[WHAT THE EXERCISE ASKS] List every dollar amount that appears in the forum thread about signing on as a subcontractor.

Someone wants to sign me as a sub (not as their employee) to do walks...I'm not sure if I should be getting insurance. Would there be GL insurance that runs maybe $500 to $1,000 for the season for "slip and fall"?? I asked a few agents and they seem to have no idea what's required. Any names of agents I can ask (in Toronto)?


----------



## Bajak (Nov 12, 2008)

I'm not sure what the particulars are with your deal, WalkGuy , but now I am questioning myself as to weather or not this guy you may be subbing yourself to is legit. Does he want you as a sub contractor because he doesn't want to pay for EI, Comp,etc...? If he is only going to give you $20/hr for labor and equipment, then I would think that is exactly what he is up too. Along with GL you may need disability for yourself too. Who pays your bills if you slip and fall? 
I work construction myself and I sometimes have to have this questionnaire filled out and filed with contractors. This is a PDF but it may help you determine if you are a Sub or an Employee. I advise filling it out with whom ever you are going to work for just to make sure he is being on the up and up.


----------



## WalkGuy (Nov 17, 2009)

I know he is legit. I also know that I am in fact an employee (take directions from him, use his equipment, etc.), but I am a sub by name in the contract. Workers comp is not a problem either (the workers comp premium will be paid...he probably wouldn't forgo that even if somebody asked him to). I think you are correct in that he just doesn't want to pay the employee deductions. And he's paying me a pretty good rate - I'm happy about that. So I don't have a problem with any of that, and in fact, I could save a lot in taxes if I sign using my registered corp and pay myself only a small salary as an employee.

But my concern is the unintended consequence of exposing me to liabilities. I would be happy signing as a sub if I could get the proper GL insurance (but I'm finding that difficult to do), or I'd ask that he sign me as an employee (but that means significantly less money for both of us)

[PROVIDED INFORMATION]
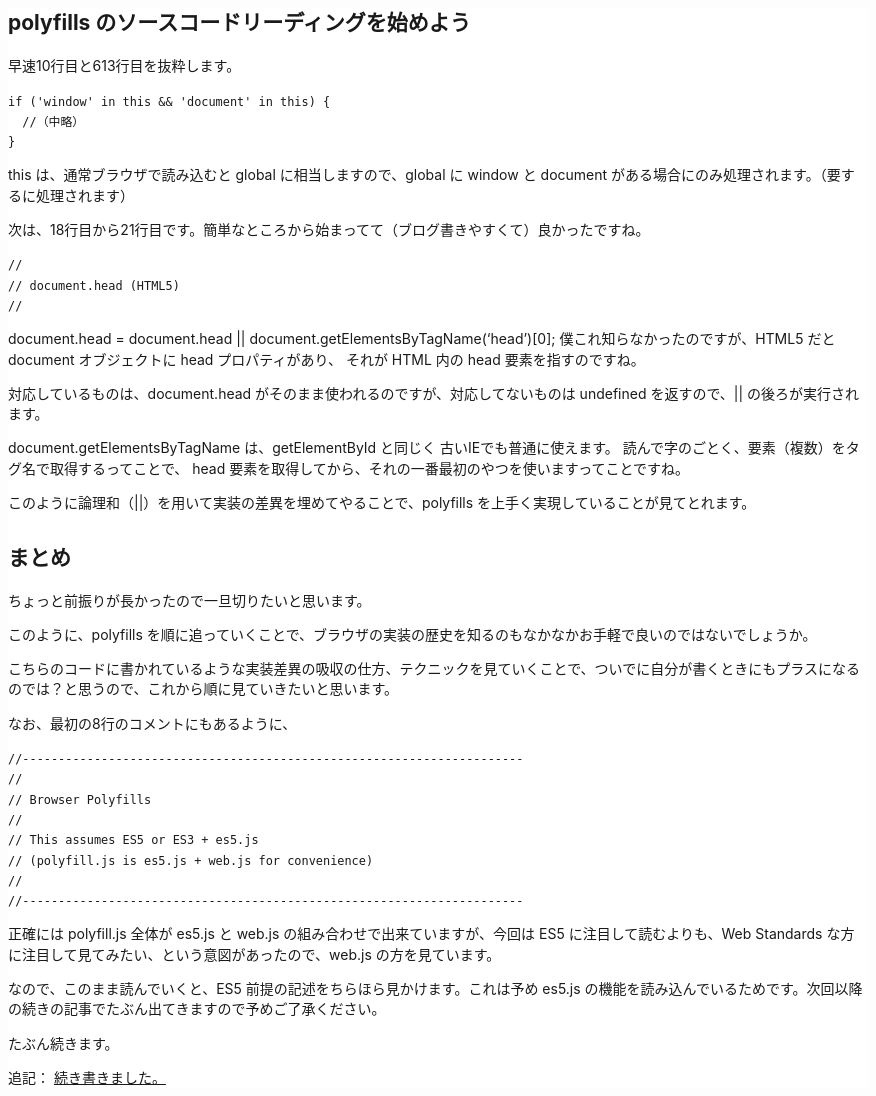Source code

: ## polyfills のソースコードリーディングを始めよう

早速10行目と613行目を抜粋します。

    if ('window' in this && 'document' in this) {
      //（中略）
    }


this は、通常ブラウザで読み込むと global に相当しますので、global に window と document がある場合にのみ処理されます。（要するに処理されます）

次は、18行目から21行目です。簡単なところから始まってて（ブログ書きやすくて）良かったですね。

    //
    // document.head (HTML5)
    //


document.head = document.head || document.getElementsByTagName(&#8216;head&#8217;)[0]; 僕これ知らなかったのですが、HTML5 だと document オブジェクトに head プロパティがあり、 それが HTML 内の head 要素を指すのですね。

対応しているものは、document.head がそのまま使われるのですが、対応してないものは undefined を返すので、|| の後ろが実行されます。

document.getElementsByTagName は、getElementById と同じく 古いIEでも普通に使えます。 読んで字のごとく、要素（複数）をタグ名で取得するってことで、 head 要素を取得してから、それの一番最初のやつを使いますってことですね。

このように論理和（||）を用いて実装の差異を埋めてやることで、polyfills を上手く実現していることが見てとれます。

## まとめ

ちょっと前振りが長かったので一旦切りたいと思います。

このように、polyfills を順に追っていくことで、ブラウザの実装の歴史を知るのもなかなかお手軽で良いのではないでしょうか。

こちらのコードに書かれているような実装差異の吸収の仕方、テクニックを見ていくことで、ついでに自分が書くときにもプラスになるのでは？と思うので、これから順に見ていきたいと思います。

なお、最初の8行のコメントにもあるように、

    //----------------------------------------------------------------------
    //
    // Browser Polyfills
    //
    // This assumes ES5 or ES3 + es5.js
    // (polyfill.js is es5.js + web.js for convenience)
    //
    //----------------------------------------------------------------------


正確には polyfill.js 全体が es5.js と web.js の組み合わせで出来ていますが、今回は ES5 に注目して読むよりも、Web Standards な方に注目して見てみたい、という意図があったので、web.js の方を見ています。

なので、このまま読んでいくと、ES5 前提の記述をちらほら見かけます。これは予め es5.js の機能を読み込んでいるためです。次回以降の続きの記事でたぶん出てきますので予めご了承ください。

たぶん続きます。

追記： [続き書きました。][4]

 [1]: /img/2014/01/polyfills01.png
 [2]: /img/2014/01/polyfills02.png
 [3]: /img/2014/01/polyfills03.png
 [4]: /archives/1254/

[WRITTEN RESPONSE] $500, $1,000, $20/hr